Developing Tools to Monitor Vibrio cholerae Type VI Secretion During Range Expansion on Solid Surfaces
Ng, Siu Lung
MetadataShow full item record
The waterborne bacterium Vibrio cholerae causes the fatal cholera diarrhea, and thrives in aquatic environments attached to chitinous surfaces with other bacteria. V. cholerae has been used to study natural competence, which promotes DNA uptake through horizontal gene transfer (HGT). A newly described Type VI Secretion System (T6SS) that V. cholerae employ to kill neighboring cells could increase the chance for a competent V. cholerae to take up and utilize the released DNA. The T6SS apparatus, which is similar to a bacteriophage spike, injects toxic effector proteins into prey cells causing lysis that can aid V. cholerae in acquiring DNA from its neighbors.

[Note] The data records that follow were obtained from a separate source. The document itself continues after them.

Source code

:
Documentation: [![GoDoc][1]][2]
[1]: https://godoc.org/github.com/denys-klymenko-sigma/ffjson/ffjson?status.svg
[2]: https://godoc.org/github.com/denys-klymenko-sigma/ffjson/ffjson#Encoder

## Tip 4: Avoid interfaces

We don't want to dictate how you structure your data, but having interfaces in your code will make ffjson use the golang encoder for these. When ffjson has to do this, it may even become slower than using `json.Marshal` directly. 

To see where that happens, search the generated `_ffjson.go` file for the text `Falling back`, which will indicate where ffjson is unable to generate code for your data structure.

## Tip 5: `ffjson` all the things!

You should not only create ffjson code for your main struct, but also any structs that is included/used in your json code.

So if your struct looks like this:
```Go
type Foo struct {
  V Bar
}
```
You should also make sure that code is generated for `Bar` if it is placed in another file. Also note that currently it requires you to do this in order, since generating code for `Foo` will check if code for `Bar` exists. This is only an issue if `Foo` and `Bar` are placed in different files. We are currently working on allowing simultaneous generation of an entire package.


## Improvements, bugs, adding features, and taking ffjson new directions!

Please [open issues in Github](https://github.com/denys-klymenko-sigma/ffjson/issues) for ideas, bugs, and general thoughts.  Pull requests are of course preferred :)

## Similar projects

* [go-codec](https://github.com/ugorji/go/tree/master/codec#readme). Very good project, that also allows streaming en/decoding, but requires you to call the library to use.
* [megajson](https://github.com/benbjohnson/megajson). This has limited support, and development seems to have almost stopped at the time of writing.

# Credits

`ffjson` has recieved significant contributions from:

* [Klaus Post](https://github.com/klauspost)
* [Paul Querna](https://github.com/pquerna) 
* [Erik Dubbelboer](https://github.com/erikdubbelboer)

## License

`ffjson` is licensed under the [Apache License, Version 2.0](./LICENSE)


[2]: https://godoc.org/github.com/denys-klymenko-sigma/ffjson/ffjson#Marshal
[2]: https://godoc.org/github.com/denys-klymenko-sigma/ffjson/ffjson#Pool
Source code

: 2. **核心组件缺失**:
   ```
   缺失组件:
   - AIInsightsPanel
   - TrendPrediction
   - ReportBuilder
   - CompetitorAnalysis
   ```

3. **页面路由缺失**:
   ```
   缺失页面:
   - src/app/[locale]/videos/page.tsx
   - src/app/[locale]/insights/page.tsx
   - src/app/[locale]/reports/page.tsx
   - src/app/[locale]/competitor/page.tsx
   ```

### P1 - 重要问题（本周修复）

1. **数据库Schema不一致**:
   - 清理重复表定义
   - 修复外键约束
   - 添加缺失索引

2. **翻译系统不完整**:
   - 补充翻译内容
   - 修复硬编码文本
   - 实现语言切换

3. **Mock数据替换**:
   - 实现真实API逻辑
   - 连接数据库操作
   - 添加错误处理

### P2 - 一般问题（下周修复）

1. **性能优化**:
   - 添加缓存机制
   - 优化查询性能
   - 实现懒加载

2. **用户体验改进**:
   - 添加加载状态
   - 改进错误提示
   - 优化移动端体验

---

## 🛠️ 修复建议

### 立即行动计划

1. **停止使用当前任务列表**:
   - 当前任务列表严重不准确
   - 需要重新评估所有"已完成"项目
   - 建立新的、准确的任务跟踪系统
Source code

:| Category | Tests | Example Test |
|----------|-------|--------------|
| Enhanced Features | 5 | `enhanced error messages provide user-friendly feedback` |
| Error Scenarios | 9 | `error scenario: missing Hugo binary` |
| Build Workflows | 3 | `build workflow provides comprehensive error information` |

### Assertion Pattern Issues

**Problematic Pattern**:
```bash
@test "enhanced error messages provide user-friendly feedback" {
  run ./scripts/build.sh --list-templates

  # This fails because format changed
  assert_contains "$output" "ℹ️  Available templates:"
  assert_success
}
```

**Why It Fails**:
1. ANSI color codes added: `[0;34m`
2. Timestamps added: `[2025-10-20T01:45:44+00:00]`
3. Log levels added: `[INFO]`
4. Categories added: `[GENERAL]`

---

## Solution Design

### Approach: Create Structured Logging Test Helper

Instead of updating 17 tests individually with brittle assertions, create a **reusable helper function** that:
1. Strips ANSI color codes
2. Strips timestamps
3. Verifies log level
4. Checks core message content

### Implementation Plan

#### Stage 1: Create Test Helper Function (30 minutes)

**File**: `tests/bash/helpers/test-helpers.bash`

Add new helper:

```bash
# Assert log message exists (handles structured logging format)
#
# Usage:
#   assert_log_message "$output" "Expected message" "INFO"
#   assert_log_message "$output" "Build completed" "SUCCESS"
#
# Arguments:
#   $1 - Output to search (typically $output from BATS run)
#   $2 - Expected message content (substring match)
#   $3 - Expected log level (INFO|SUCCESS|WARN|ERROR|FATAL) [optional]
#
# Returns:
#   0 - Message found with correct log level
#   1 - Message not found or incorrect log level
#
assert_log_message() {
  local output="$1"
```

Although previous studies have investigated the regulation and mechanism of T6SS in V. cholerae at a single cell level, the role of T6SS in the dynamics of mixed bacterial populations, such as those found in the environment, remains poorly understood. Fluorescence microscopy was used in this study to determine the effect of T6SS by growing V. cholerae predators and isogenic prey populations on agar surfaces as a model for competitors undergoing spatial expansion. These conditions may mimic conditions encountered on chitinous surfaces in marine settings. In this study, plasmids expressing green and red fluorescent proteins were constructed to visualize the predator and prey populations. Preliminary spatial expansion experiments were ultimately performed using different fluorescent protein alleles that were encoded on the chromosome of competing bacteria. Preliminary results suggest that the presence of a functional T6SS plays an important role in competition. The tools developed for this study are now being used to study interaction between diverse V. cholerae isolates, and as a platform for experimental evolution.